博士研究生陈钊为论文第一作者,王佺珍教授为论文通讯作者。
Abstract
Soil salinity and alkalinity are important factors affecting growth, development, and productivity of alfalfa (Medicago sativa), while nanomaterial could affect the growth and alleviate the stress. However, the molecular regulation mechanisms remain largely unknown about how nanoparticles treated alfalfa responds and adapts to the abiotic stress. We sequenced the transcriptomic changes in the graphene-treated leaves under salt and alkali stresses. Total 19.4 Gb of clean reads were generated by SMRT sequencing including 265,811 CCS, 219,162 FLNC readsand 12,960 non-redundant transcripts were obtained. RNA-seq analysis revealed 930, 1114 and 880 DEGs in leaf treated by graphene, graphene-salt and graphene-alkali treatment, respectively, among which hundreds genes are involved in hormonal signaling, photosynthesis, respiration, and transcriptional regulations pathways. Notably, the specific differential gene expression patterns such as antioxidant defense system and photosynthesis may rapidly confer abiotic tolerance in alfalfa leaves treated by graphene. Moreover, the physiological changes were consistent with the complex transcript profiles of the genes involved, suggesting that photosynthesis and the antioxidant defense mechanism played a critical role in reacting to salt and alkali stresses. These observations provide a full characterization of gene transcription and promote the understanding of the molecular mechanisms of nanoparticulate-treated alfalfa adaptation to abiotic stresses.

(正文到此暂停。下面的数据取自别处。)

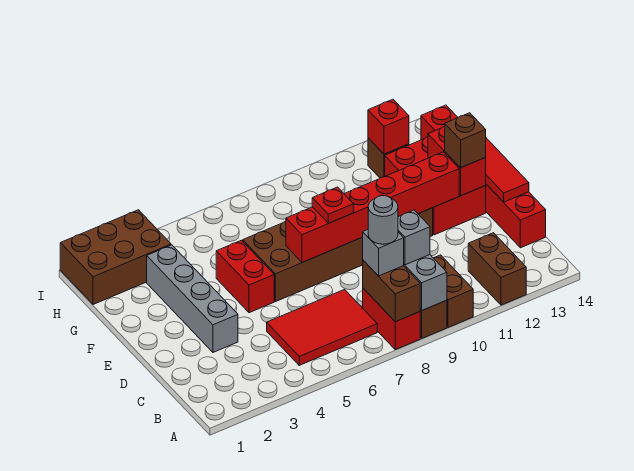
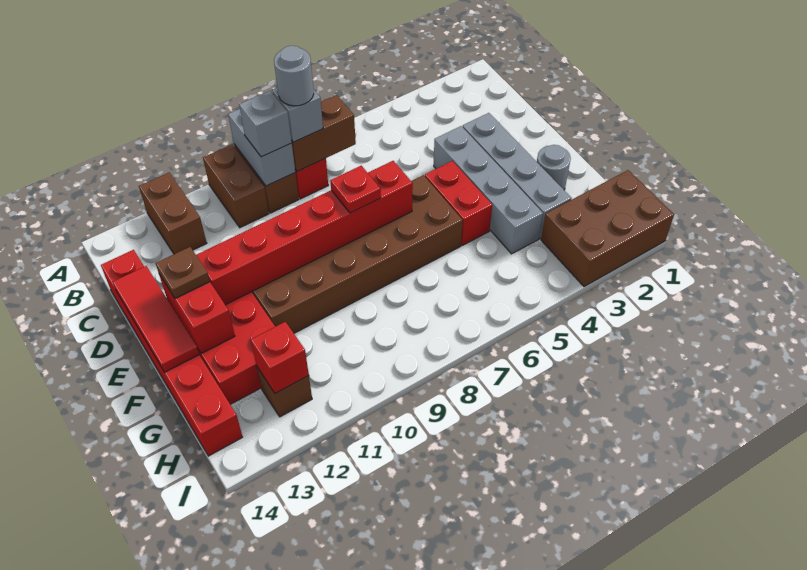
brown brick A8:B8 level 2 -> brown brick B7:B8 level 2
red tile B5:C7 level 1 -> none
none -> grey brick D4:G4 level 1
brown brick E13 level 3 -> brown plate E13 level 3
none -> grey round brick F2 level 1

土地盐碱化是影响苜蓿生长、发育和产量的重要因素,大量研究表明纳米颗粒对植物具有积极作用,如促进种子萌发、植物生长和减缓胁迫带来的危害等。然而,施加纳米颗粒对紫花苜蓿响应非生物胁迫的分子调控机制尚不清楚。该研究测定了盐、碱胁迫下,改性纳米石墨烯处理后的紫花苜蓿叶片的全长转录组。SMRT测序共产生19.4GB的cleanreads,包括265811个环形一致性序列、219162个全长非嵌合序列和12960个非冗余转录本。二代转录组结果分析表明,石墨烯处理组、石墨烯-盐处理组和石墨烯-碱处理组叶片中分别存在930、1114和880个差异表达基因,其中数百个基因参与了植物体内的激素信号转导、光合作用、呼吸和转录调控等途径。且在非生物胁迫下,石墨烯处理后的苜蓿叶片可快速引起抗氧化防御系统和光合作用等特异性差异基因的表达,从而提升苜蓿的耐受性。此外,生理变化与相关基因转录表达谱的趋势一致,说明光合作用和抗氧化防御机制在盐、碱胁迫反应中起着关键作用。这些结果提供了一个完整的基因转录特征,可促进对纳米颗粒提升苜蓿适应非生物胁迫分子机制的认识。